Thanks for any help,

Comment 2 Eric Joyner freebsd_committer 2019-10-09 19:30:53 UTC
Maybe your issue was similar to the one found in this bug: https://bugs.freebsd.org/bugzilla/show_bug.cgi?id=239118, which got fixed.

Could you retest?
Comment 3 Harald Schmalzbauer 2019-10-10 04:37:27 UTC
(In reply to Eric Joyner from comment #2)

Thanks for the hint, I also thought this could solve/influence the panic, but won't find time before the weekend.  I also found that it only happens when I use a MTU of 9000 bytes - if I don't confuse things from memory…
Will update soon.

Comment 4 Harald Schmalzbauer 2019-10-12 13:28:59 UTC
tested with RC1:
Still same panic as soon as if_vmx(4) get's load _and_ jumbo frames are in use (mtu 9000).

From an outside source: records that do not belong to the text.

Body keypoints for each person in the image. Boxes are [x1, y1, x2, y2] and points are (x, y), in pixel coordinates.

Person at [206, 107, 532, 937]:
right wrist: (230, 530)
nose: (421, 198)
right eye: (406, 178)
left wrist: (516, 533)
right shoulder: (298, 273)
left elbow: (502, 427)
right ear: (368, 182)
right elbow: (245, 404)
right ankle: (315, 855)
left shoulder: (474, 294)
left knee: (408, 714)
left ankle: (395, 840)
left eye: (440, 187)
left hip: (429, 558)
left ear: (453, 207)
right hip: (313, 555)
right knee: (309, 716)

Unfortunately, solid vmxnet3 support is crucial to my setups.
I managed to patch the vmware vmxnet3 guest driver to work with FreeBSD 12, but it also suffers from panics…
The vmware vmxnet3 driver provides doubled transfer rates compared to if_vmx(3), but my skills and time don't last to fix any of both myself.

In case anyone is interested in the vmxnet3 patch I'll provide on request of course, but won't pollute this bug report with anything completely different.

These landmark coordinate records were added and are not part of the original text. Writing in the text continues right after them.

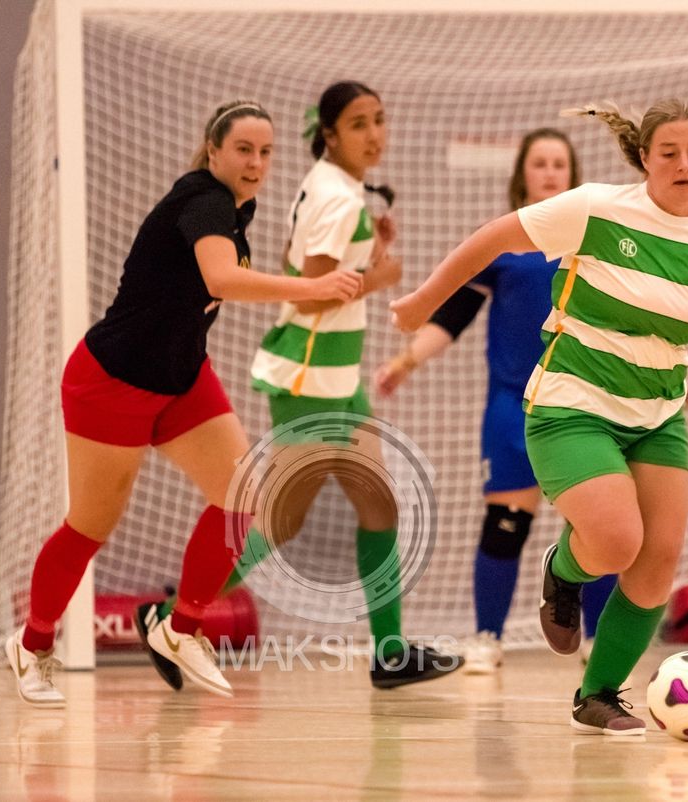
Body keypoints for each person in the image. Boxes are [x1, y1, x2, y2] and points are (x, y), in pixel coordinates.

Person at [391, 99, 688, 735]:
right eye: (668, 152)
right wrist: (424, 300)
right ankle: (561, 572)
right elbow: (491, 239)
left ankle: (598, 694)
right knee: (617, 540)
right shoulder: (595, 208)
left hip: (658, 416)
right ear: (644, 158)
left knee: (659, 559)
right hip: (572, 405)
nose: (683, 163)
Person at [6, 100, 362, 707]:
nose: (255, 162)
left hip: (181, 376)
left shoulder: (236, 208)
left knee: (243, 492)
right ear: (213, 148)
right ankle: (33, 645)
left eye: (266, 151)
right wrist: (313, 285)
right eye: (243, 149)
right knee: (91, 526)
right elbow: (221, 280)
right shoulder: (205, 200)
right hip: (112, 380)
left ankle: (182, 628)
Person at [140, 81, 461, 690]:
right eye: (360, 123)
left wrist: (371, 254)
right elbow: (313, 294)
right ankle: (171, 616)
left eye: (380, 120)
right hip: (312, 375)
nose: (375, 134)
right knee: (279, 521)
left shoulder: (331, 185)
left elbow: (296, 259)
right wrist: (382, 275)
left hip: (338, 375)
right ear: (330, 133)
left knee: (378, 505)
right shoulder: (340, 198)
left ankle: (390, 651)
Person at [374, 129, 617, 675]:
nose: (551, 171)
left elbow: (622, 325)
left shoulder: (593, 246)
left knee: (601, 524)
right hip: (513, 406)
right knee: (506, 522)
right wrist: (405, 361)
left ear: (572, 174)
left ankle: (599, 639)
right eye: (540, 163)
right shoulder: (503, 247)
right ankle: (487, 638)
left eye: (560, 163)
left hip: (585, 403)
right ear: (523, 175)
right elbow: (452, 319)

Comment 5 Kubilay Kocak freebsd_committer freebsd_triage 2019-10-13 22:08:16 UTC
(In reply to Harald Schmalzbauer from comment #4)

@Herald Can you confirm (explicitly) that the panic does *not* occur with jumbo frames *disabled/not configured* ?
Comment 6 Harald Schmalzbauer 2019-10-14 18:44:45 UTC
(In reply to Kubilay Kocak from comment #5)

As far as I could briefly test (some iperf3 streams), using if_vmx(4) does _not_ lead to panic if frames are <= 4k (and interface MTU is set to 9000).

Also, using if_igb(4) with interface MTU of 9000 and frames as big as 9k is working fine with FreeBSD-12_RC1.

Maybe 240700-block can be released if man page mentions the 4k frame size limit?